By Bob Allen
The president of the Southern Baptist Convention said April 3 on CNN that he misspoke and was misunderstood in an interview on Christian radio linking North Korea’s nuclear threat to arguments about gay marriage in the United States.
Liberal blogs, including People For the American Way’s Right Wing Watch, picked up audio of comments by SBC President Fred Luter aired March 27 on TruNews with Religious Right talk-show host Rick Wiles.
Wiles asked Luter, pastor of Franklin Avenue Baptist Church in New Orleans, about saber rattling by North Korean dictator President Kim Jong-un occurring at the same time the U.S. Supreme Court was hearing arguments on same-sex marriage.
“You got this happening over here and you got this happening over here: could the two be connected?” Wiles asked. “Could our slide into immorality be what is unleashing this mad man over here in Asia to punish us?”
Luter answered: “It could be a possibility. I’m not that strong in prophecy, but I would not be surprised that there’s not a connection there simply because of the fact we’ve seen it happen in Scripture before. I would not be surprised that at the time when we are debating same-sex marriage, at a time when we are debating whether or not we should have gays leading the Boy Scout movement, I don’t think it’s just a coincidence that we have a mad man in Asia who is saying some of the things that he’s saying.”
Luter appeared on CNN’s Anderson Cooper 360 to explain whether he stands by his comments.
“That was really his view on it,” Luter said about Wiles. “He saw that connection. I said, well man I’m not strong in prophecy, I don’t necessarily see that. It’s possible if you say it is, but I don’t see it. I don’t think there’s any connection about what the guy’s doing in North Korea and what’s happening here in America today, none at all.”
After Cooper played the clip of Luter’s original statement, the pastor claimed he was talking about the reference Wiles was making.
“The Scripture I was talking about was the situation in Sodom and Gomorrah, where a city was destroyed because of that type of activity, but I was not directly connecting it with North Korea and what’s happening here in America,” Luter said.
Cooper, who is openly gay, asked Luter about his response to another question from Wiles: What are the ramifications for America if the Supreme Court rules that same-sex marriage is a constitutional right?
“Oh, man, I would hate to think of it,” Luter said on TruRadio. “You talked about Sodom and Gomorrah in your introduction, and I can just see that happening man.
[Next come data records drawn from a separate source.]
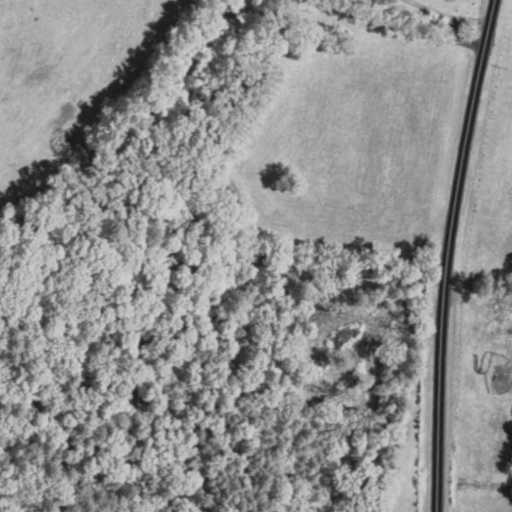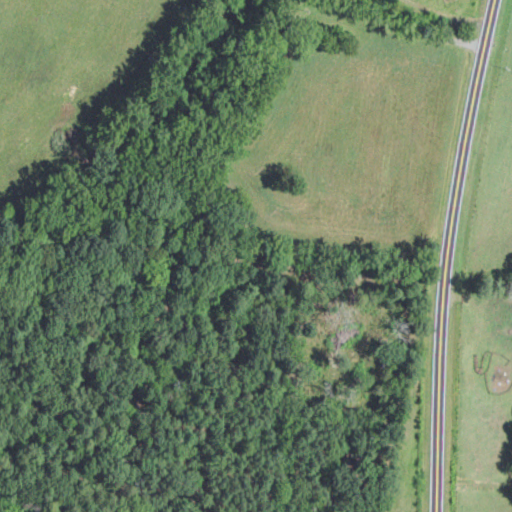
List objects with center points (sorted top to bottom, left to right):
road: (400, 25)
road: (445, 253)
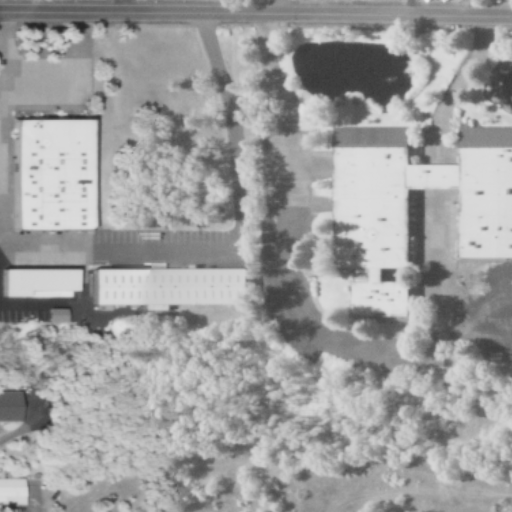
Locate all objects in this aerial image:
road: (256, 14)
building: (57, 175)
building: (416, 205)
building: (42, 283)
building: (174, 287)
building: (11, 406)
building: (12, 491)
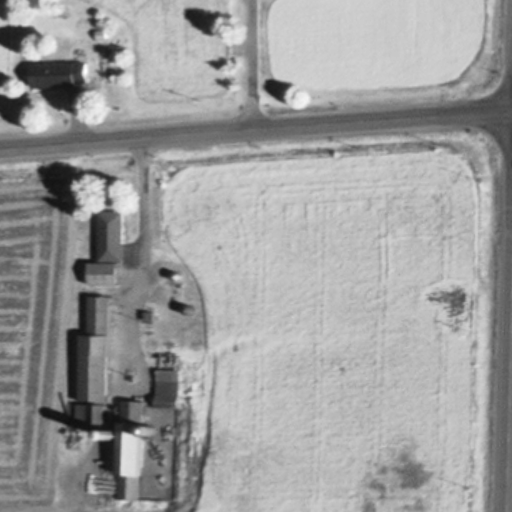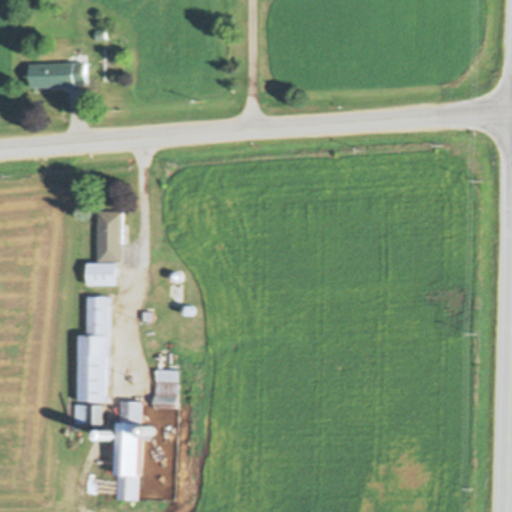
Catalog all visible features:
building: (101, 32)
crop: (360, 48)
road: (247, 61)
building: (59, 71)
building: (58, 75)
road: (255, 121)
building: (113, 233)
building: (107, 250)
road: (134, 257)
building: (105, 270)
building: (178, 272)
building: (178, 285)
building: (191, 307)
building: (150, 313)
crop: (304, 338)
building: (97, 349)
building: (94, 353)
building: (168, 386)
building: (166, 396)
road: (508, 396)
building: (91, 411)
building: (88, 415)
building: (151, 427)
building: (113, 432)
building: (132, 447)
building: (128, 451)
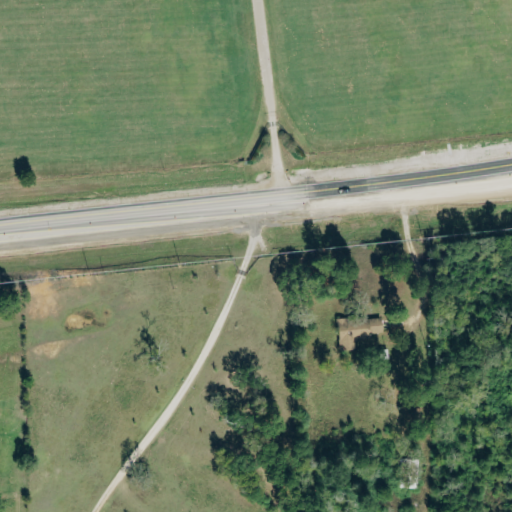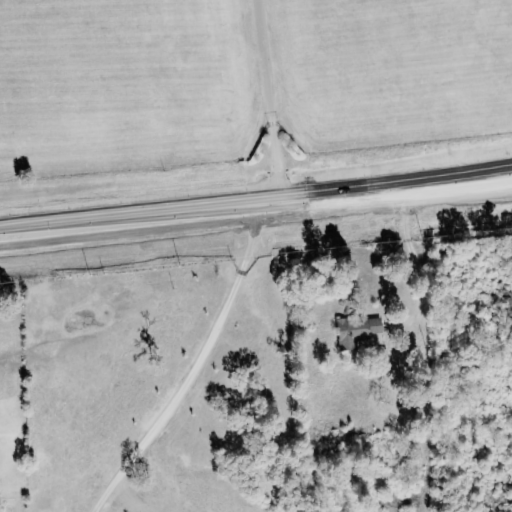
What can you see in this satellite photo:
road: (267, 95)
road: (255, 192)
building: (362, 330)
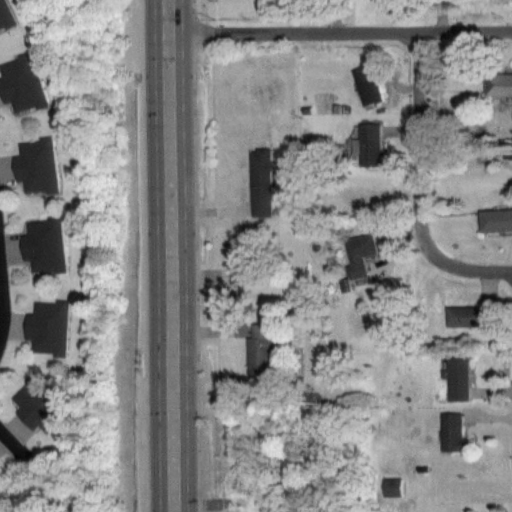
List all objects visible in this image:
building: (6, 16)
road: (340, 34)
building: (22, 83)
building: (498, 83)
building: (368, 85)
building: (370, 144)
building: (38, 166)
building: (263, 182)
road: (416, 188)
building: (496, 218)
building: (45, 245)
building: (359, 253)
road: (169, 255)
building: (240, 262)
road: (1, 308)
building: (468, 315)
building: (49, 327)
building: (261, 349)
building: (459, 378)
building: (41, 405)
building: (453, 431)
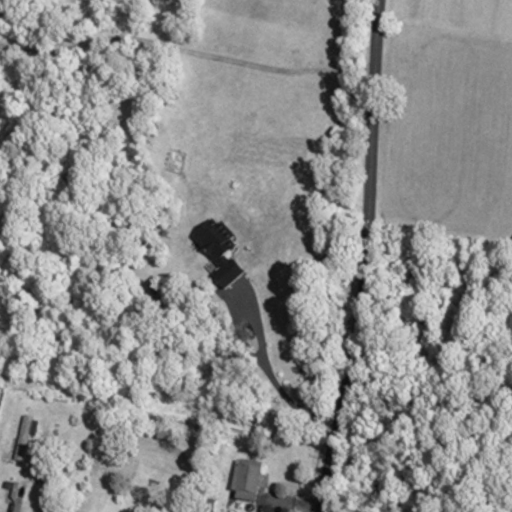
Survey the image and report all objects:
road: (186, 52)
building: (208, 252)
building: (218, 253)
road: (364, 258)
road: (268, 373)
building: (23, 437)
building: (15, 439)
building: (246, 480)
building: (236, 482)
road: (19, 498)
road: (291, 503)
building: (210, 505)
building: (41, 511)
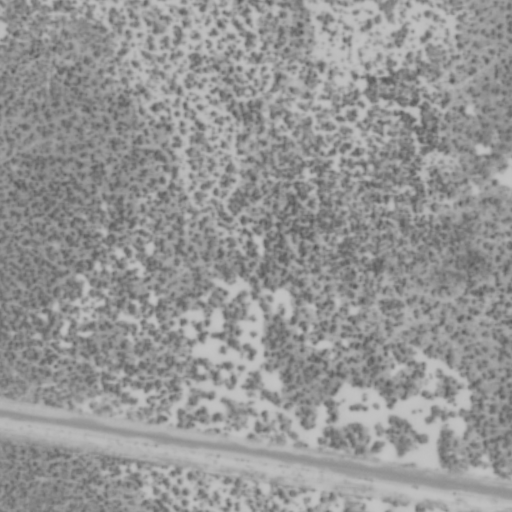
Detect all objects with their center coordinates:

It would be like America is pointing its finger at God and saying: ‘I know what your word says God, I know what the Scripture says but we want to be our own king, we want to do things our own way.’ The last time a nation did that they were destroyed, Sodom and Gomorrah was destroyed. I just see things getting consistently worse in America because of our decisions that we’ve made to just get farther and farther away from God and God’s word.”
Luter told Cooper the problem is not only with gay marriage. “I think a whole lot of decisions we are making in America – all the babies we are killing as a result of abortion, the racism problem that we have in America, the crime problem that we have in America, with guys going into movie theaters and shooting people, going to political rallies and shooting people — it’s a combination.”
“It is not just the situation with gay marriage,” Luter said. “It’s a number of things that our nation is embracing and that we cannot deny that a lot of the things that are happening in America are the results or consequences of those decisions.”
Luter told Cooper his problem with the gay marriage debate is not whether same-sex couples can form civil unions, but he doesn’t want to call it marriage, which he says the Bible defines as between a man and a woman.
Assured by Cooper that a Supreme Court decision legalizing same-sex marriage would not require churches to perform gay weddings, Luter disagreed: “Not now, Anderson, but I promise you, brother, it’s going to happen sooner or later.”
Luter told Cooper that if he had it to do over again, he would answer Wiles’ question in a different way. “That was misspoken,” he said. “That was misunderstood, and it was not what I meant. I did not mean that at all, and I’m glad we can clear it up on your show.”